Others have been pushed to their tipping point and made changes. An internal medicine physician and divorced mom of three children shared that, “I quit my employed primary care job as my kids got more neglected and the corporate medicine model [became] more frustrating. I am creating my own private practice where I think I can provide good medical care and be a good mom. I think I found it.”
One family medicine physician advised on their own version of balance: “We need to give ourselves permission to not be perfect as juggling parenthood and medicine is like chasing two rabbits: One will always get away from you. Being smart is knowing this and knowing that failure is not only inevitable at times but also an opportunity to grow and develop a new perspective in how to handle the unknown.”

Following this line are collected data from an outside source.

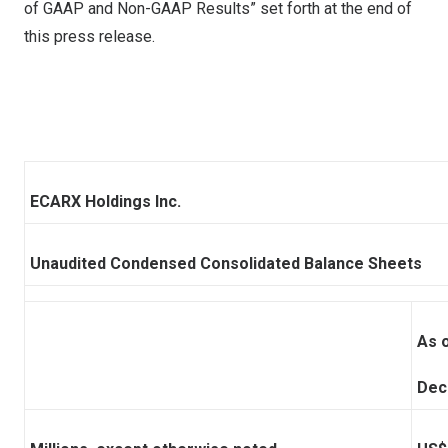
of GAAP and Non-GAAP Results” set forth at the end of
this press release.
ECARX Holdings Inc.
Unaudited Condensed Consolidated Balance Sheets
As 
Dec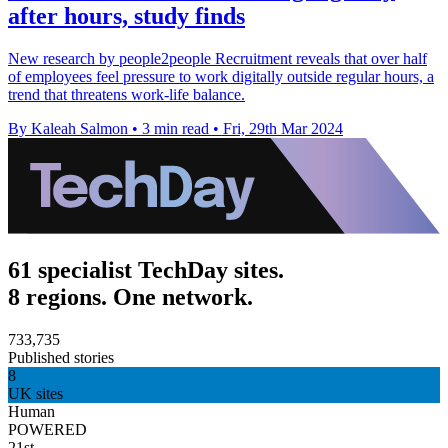
after hours, study finds
New research by people2people Recruitment reveals that over half
of employees feel pressure to work digitally outside regular hours, a
trend that threatens work-life balance.
By Kaleah Salmon
•
3 min read
•
Fri, 29th Mar 2024
61 specialist TechDay sites.
8 regions. One network.
733,735
Published stories
8
UK sites
Human
POWERED
21st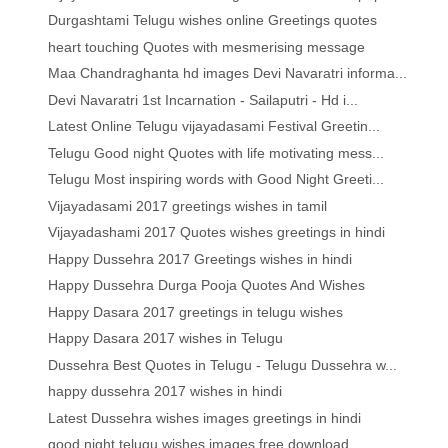
Durgashtami Telugu wishes online Greetings quotes
heart touching Quotes with mesmerising message
Maa Chandraghanta hd images Devi Navaratri informa...
Devi Navaratri 1st Incarnation - Sailaputri - Hd i...
Latest Online Telugu vijayadasami Festival Greetin...
Telugu Good night Quotes with life motivating mess...
Telugu Most inspiring words with Good Night Greeti...
Vijayadasami 2017 greetings wishes in tamil
Vijayadashami 2017 Quotes wishes greetings in hindi
Happy Dussehra 2017 Greetings wishes in hindi
Happy Dussehra Durga Pooja Quotes And Wishes
Happy Dasara 2017 greetings in telugu wishes
Happy Dasara 2017 wishes in Telugu
Dussehra Best Quotes in Telugu - Telugu Dussehra w...
happy dussehra 2017 wishes in hindi
Latest Dussehra wishes images greetings in hindi
good night telugu wishes images free download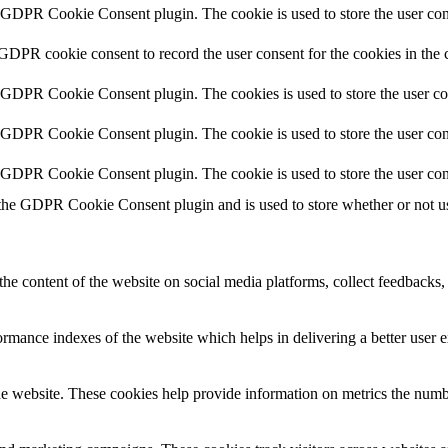
y GDPR Cookie Consent plugin. The cookie is used to store the user cons
 GDPR cookie consent to record the user consent for the cookies in the 
y GDPR Cookie Consent plugin. The cookies is used to store the user co
y GDPR Cookie Consent plugin. The cookie is used to store the user cons
y GDPR Cookie Consent plugin. The cookie is used to store the user con
 the GDPR Cookie Consent plugin and is used to store whether or not use
the content of the website on social media platforms, collect feedbacks, 
mance indexes of the website which helps in delivering a better user ex
e website. These cookies help provide information on metrics the number 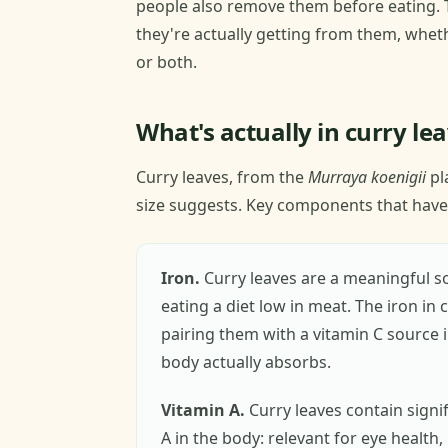
people also remove them before eating. 
they're actually getting from them, wheth
or both.
What's actually in curry le
Curry leaves, from the
Murraya koenigii
pl
size suggests. Key components that have
Iron.
Curry leaves are a meaningful so
eating a diet low in meat. The iron in
pairing them with a vitamin C sourc
body actually absorbs.
Vitamin A.
Curry leaves contain signi
A in the body: relevant for eye health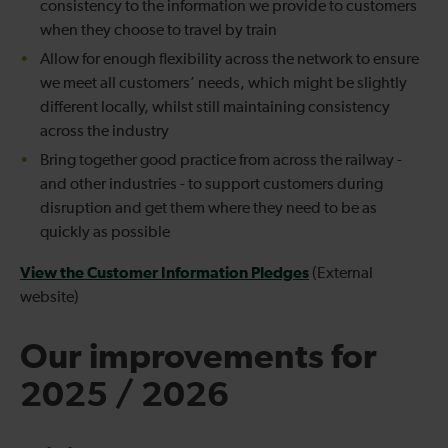
consistency to the information we provide to customers
when they choose to travel by train
Allow for enough flexibility across the network to ensure
we meet all customers’ needs, which might be slightly
different locally, whilst still maintaining consistency
across the industry
Bring together good practice from across the railway -
and other industries - to support customers during
disruption and get them where they need to be as
quickly as possible
View the Customer Information Pledges
(External
website)
Our improvements for
2025 / 2026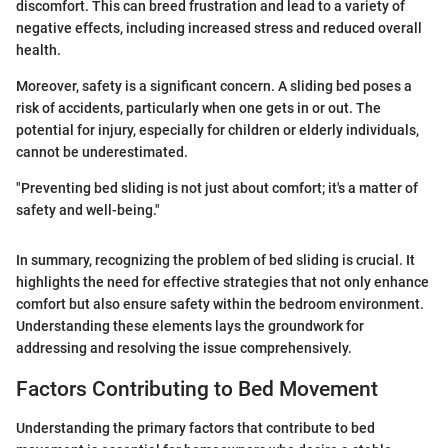
discomfort. This can breed frustration and lead to a variety of
negative effects, including increased stress and reduced overall
health.
Moreover, safety is a significant concern. A sliding bed poses a
risk of accidents, particularly when one gets in or out. The
potential for injury, especially for children or elderly individuals,
cannot be underestimated.
"Preventing bed sliding is not just about comfort; it's a matter of
safety and well-being."
In summary, recognizing the problem of bed sliding is crucial. It
highlights the need for effective strategies that not only enhance
comfort but also ensure safety within the bedroom environment.
Understanding these elements lays the groundwork for
addressing and resolving the issue comprehensively.
Factors Contributing to Bed Movement
Understanding the primary factors that contribute to bed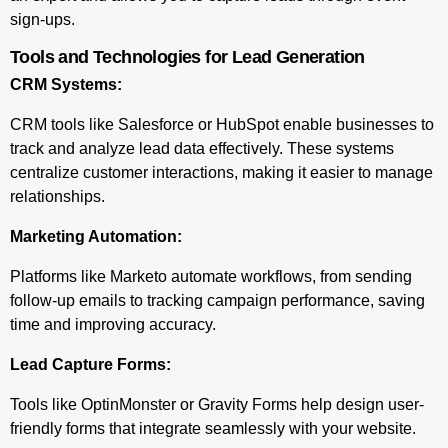
sign-ups.
Tools and Technologies for Lead Generation
CRM Systems:
CRM tools like Salesforce or HubSpot enable businesses to
track and analyze lead data effectively. These systems
centralize customer interactions, making it easier to manage
relationships.
Marketing Automation:
Platforms like Marketo automate workflows, from sending
follow-up emails to tracking campaign performance, saving
time and improving accuracy.
Lead Capture Forms:
Tools like OptinMonster or Gravity Forms help design user-
friendly forms that integrate seamlessly with your website.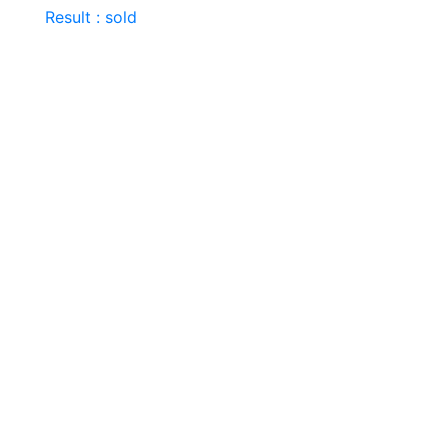
Result : sold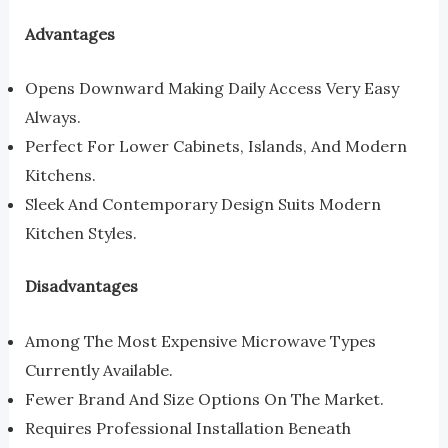
Advantages
Opens Downward Making Daily Access Very Easy
Always.
Perfect For Lower Cabinets, Islands, And Modern
Kitchens.
Sleek And Contemporary Design Suits Modern
Kitchen Styles.
Disadvantages
Among The Most Expensive Microwave Types
Currently Available.
Fewer Brand And Size Options On The Market.
Requires Professional Installation Beneath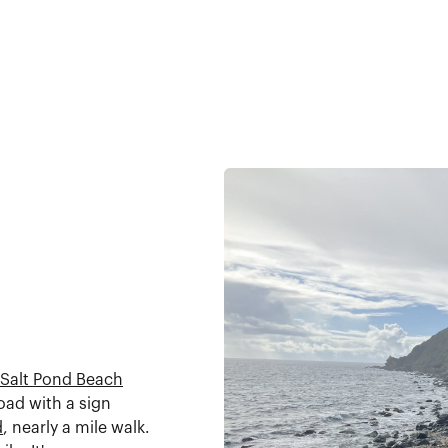
Salt Pond Beach
oad with a sign
d
, nearly a mile walk.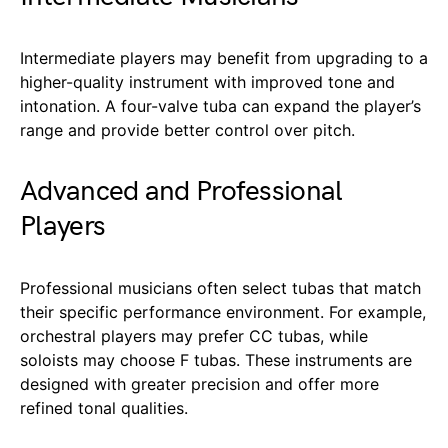
Intermediate players may benefit from upgrading to a
higher-quality instrument with improved tone and
intonation. A four-valve tuba can expand the player’s
range and provide better control over pitch.
Advanced and Professional
Players
Professional musicians often select tubas that match
their specific performance environment. For example,
orchestral players may prefer CC tubas, while
soloists may choose F tubas. These instruments are
designed with greater precision and offer more
refined tonal qualities.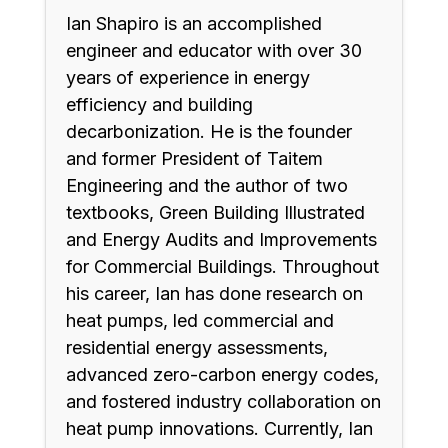
Ian Shapiro is an accomplished
engineer and educator with over 30
years of experience in energy
efficiency and building
decarbonization. He is the founder
and former President of Taitem
Engineering and the author of two
textbooks, Green Building Illustrated
and Energy Audits and Improvements
for Commercial Buildings. Throughout
his career, Ian has done research on
heat pumps, led commercial and
residential energy assessments,
advanced zero-carbon energy codes,
and fostered industry collaboration on
heat pump innovations. Currently, Ian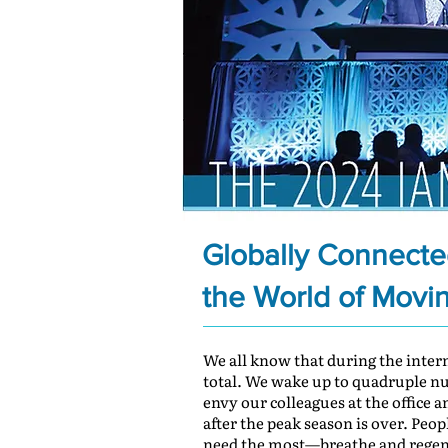
Globally Connected
the World of Movi
We all know that during the inte
total. We wake up to quadruple numb
envy our colleagues at the office 
after the peak season is over. Peo
need the most—breathe and regen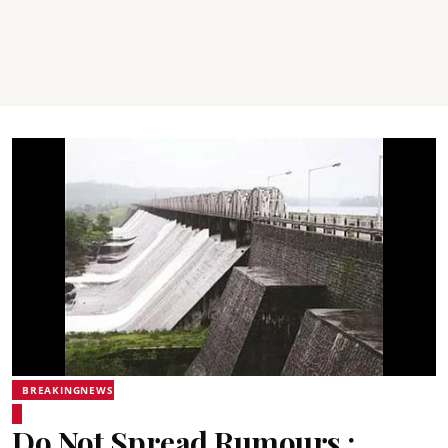
BREAKINGNEWS
Do Not Spread Rumours :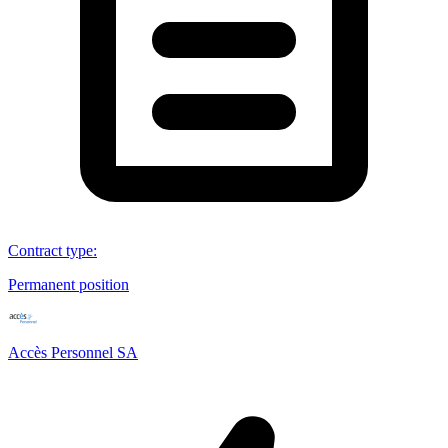
Contract type
:
Permanent position
Accès Personnel SA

Many Doximity members were relieved to find camaraderie in the tension between being a doctor and being a mother. A rheumatologist reflected on the lifelong sacrifices from med school to the day-to-day struggle of all working mothers. She shared, “It is nice to see that it is finally OK to talk about it and drive support from one another, rather than just sweeping our emotions under the rug and moving on.” An ob/gyn echoed the sentiments, saying “It’s been a long tough haul and the end is not clear, but there’s something about knowing we aren’t alone.”
Self-compassion is key in striking a balance between practicing as a physician and raising a family, many doctor-moms say. The advice of one internal medicine physician sums it up well: “I know it's hard, but you have to give yourself some grace. You are doing the absolute best you can and that has to be enough in this crazy time. Bad moms and bad doctors don't worry so much about how they are doing. We see you and hear you. Stay safe and well and do the best you can and know that you are.”